Exactly how many lines of the data below include the string "bedroom"? State the number and nothing more.
Information provided: Begin
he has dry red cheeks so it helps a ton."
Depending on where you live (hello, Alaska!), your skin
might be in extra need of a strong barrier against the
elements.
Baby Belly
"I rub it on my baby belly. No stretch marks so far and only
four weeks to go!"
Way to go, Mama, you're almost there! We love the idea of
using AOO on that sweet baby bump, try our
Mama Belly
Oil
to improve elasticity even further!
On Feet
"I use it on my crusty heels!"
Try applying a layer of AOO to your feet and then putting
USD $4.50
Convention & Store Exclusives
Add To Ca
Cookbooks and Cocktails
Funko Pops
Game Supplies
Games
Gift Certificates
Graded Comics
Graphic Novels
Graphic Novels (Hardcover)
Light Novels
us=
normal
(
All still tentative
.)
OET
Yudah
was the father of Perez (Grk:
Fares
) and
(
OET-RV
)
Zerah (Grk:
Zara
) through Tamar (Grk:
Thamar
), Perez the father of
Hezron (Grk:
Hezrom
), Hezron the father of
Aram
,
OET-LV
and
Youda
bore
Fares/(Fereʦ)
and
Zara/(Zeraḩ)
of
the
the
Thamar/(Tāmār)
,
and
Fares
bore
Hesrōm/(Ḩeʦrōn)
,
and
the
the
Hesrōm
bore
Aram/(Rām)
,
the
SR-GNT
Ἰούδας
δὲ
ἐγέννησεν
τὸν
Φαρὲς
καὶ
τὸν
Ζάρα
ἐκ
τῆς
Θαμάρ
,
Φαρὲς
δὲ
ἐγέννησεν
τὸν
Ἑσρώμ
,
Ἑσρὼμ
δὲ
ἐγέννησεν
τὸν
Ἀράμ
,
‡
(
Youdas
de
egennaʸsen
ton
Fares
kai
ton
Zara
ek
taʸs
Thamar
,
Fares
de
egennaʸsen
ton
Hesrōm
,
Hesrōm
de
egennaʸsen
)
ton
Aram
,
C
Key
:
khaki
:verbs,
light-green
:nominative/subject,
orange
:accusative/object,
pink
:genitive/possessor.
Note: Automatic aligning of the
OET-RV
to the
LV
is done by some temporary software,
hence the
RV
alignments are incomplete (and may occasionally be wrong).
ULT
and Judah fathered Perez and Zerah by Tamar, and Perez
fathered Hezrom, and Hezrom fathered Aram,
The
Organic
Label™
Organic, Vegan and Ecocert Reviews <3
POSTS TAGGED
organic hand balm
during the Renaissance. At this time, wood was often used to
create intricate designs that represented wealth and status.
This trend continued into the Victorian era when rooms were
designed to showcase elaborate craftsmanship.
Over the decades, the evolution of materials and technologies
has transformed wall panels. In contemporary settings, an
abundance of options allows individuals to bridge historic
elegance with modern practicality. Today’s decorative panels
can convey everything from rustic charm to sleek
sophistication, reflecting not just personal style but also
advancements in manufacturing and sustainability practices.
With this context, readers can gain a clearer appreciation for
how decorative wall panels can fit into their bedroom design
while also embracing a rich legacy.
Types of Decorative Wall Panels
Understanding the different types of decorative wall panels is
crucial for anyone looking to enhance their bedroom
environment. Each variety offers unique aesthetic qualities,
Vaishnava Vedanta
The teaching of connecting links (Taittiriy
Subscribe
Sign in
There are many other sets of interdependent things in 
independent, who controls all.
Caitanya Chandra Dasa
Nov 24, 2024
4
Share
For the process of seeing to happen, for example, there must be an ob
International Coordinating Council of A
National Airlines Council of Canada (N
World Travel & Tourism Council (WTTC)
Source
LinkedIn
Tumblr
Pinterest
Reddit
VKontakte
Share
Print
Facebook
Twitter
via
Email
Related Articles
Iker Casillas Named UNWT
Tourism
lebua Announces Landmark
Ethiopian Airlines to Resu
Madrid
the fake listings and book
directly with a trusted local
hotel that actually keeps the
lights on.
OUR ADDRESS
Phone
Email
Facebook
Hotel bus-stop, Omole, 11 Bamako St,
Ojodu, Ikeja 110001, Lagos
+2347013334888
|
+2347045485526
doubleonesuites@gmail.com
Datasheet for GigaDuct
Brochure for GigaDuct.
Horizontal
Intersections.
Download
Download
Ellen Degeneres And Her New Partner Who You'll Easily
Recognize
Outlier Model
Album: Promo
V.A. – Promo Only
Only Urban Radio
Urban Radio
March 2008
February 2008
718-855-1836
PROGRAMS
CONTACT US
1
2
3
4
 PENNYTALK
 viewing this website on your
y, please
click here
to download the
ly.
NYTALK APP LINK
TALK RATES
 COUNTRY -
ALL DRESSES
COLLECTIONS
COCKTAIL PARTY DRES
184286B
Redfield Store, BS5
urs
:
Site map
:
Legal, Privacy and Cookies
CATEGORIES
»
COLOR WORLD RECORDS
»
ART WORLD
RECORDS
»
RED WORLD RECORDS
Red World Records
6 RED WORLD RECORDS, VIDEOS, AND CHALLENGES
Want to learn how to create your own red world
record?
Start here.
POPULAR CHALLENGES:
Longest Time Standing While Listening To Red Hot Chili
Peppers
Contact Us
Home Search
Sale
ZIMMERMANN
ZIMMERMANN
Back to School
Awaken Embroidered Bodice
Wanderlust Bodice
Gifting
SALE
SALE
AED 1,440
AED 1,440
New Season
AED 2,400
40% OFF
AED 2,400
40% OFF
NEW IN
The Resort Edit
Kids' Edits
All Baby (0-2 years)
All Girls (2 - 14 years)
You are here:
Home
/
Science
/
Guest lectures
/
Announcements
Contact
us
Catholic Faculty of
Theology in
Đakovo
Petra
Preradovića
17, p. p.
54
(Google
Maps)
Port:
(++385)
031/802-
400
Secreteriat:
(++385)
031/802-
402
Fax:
Information provided: End
* **Written reply**: 2